> What is required: Reproduce the entries. Each one must match the original exactly.

> The data:

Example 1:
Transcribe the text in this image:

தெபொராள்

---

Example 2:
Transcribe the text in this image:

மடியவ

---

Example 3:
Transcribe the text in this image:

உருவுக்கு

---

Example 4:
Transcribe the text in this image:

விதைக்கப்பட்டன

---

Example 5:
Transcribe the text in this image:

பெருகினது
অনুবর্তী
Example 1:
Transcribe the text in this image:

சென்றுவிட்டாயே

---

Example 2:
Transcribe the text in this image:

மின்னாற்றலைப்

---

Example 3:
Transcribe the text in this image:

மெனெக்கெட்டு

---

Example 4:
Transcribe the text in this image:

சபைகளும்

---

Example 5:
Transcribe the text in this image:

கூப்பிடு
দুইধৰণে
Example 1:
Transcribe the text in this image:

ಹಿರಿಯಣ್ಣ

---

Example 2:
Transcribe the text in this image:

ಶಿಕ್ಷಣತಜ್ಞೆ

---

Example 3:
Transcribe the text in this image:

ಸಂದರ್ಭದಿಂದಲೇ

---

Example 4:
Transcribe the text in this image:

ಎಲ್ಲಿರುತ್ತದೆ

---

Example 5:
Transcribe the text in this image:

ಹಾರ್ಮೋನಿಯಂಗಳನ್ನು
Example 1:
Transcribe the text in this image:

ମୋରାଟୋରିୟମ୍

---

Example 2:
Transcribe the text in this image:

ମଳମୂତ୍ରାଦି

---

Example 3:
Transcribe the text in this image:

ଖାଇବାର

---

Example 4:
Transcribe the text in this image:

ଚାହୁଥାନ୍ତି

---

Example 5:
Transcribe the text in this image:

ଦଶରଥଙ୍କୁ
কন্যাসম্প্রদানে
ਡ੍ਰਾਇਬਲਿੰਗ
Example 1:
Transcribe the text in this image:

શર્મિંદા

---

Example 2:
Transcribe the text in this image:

> Reply:
Example 1:
Transcribe the text in this image:

தெபொராள்

---

Example 2:
Transcribe the text in this image:

மடியவ

---

Example 3:
Transcribe the text in this image:

உருவுக்கு

---

Example 4:
Transcribe the text in this image:

விதைக்கப்பட்டன

---

Example 5:
Transcribe the text in this image:

பெருகினது
অনুবর্তী
Example 1:
Transcribe the text in this image:

சென்றுவிட்டாயே

---

Example 2:
Transcribe the text in this image:

மின்னாற்றலைப்

---

Example 3:
Transcribe the text in this image:

மெனெக்கெட்டு

---

Example 4:
Transcribe the text in this image:

சபைகளும்

---

Example 5:
Transcribe the text in this image:

கூப்பிடு
দুইধৰণে
Example 1:
Transcribe the text in this image:

ಹಿರಿಯಣ್ಣ

---

Example 2:
Transcribe the text in this image:

ಶಿಕ್ಷಣತಜ್ಞೆ

---

Example 3:
Transcribe the text in this image:

ಸಂದರ್ಭದಿಂದಲೇ

---

Example 4:
Transcribe the text in this image:

ಎಲ್ಲಿರುತ್ತದೆ

---

Example 5:
Transcribe the text in this image:

ಹಾರ್ಮೋನಿಯಂಗಳನ್ನು
Example 1:
Transcribe the text in this image:

ମୋରାଟୋରିୟମ୍

---

Example 2:
Transcribe the text in this image:

ମଳମୂତ୍ରାଦି

---

Example 3:
Transcribe the text in this image:

ଖାଇବାର

---

Example 4:
Transcribe the text in this image:

ଚାହୁଥାନ୍ତି

---

Example 5:
Transcribe the text in this image:

ଦଶରଥଙ୍କୁ
কন্যাসম্প্রদানে
ਡ੍ਰਾਇਬਲਿੰਗ
Example 1:
Transcribe the text in this image:

શર્મિંદા

---

Example 2:
Transcribe the text in this image:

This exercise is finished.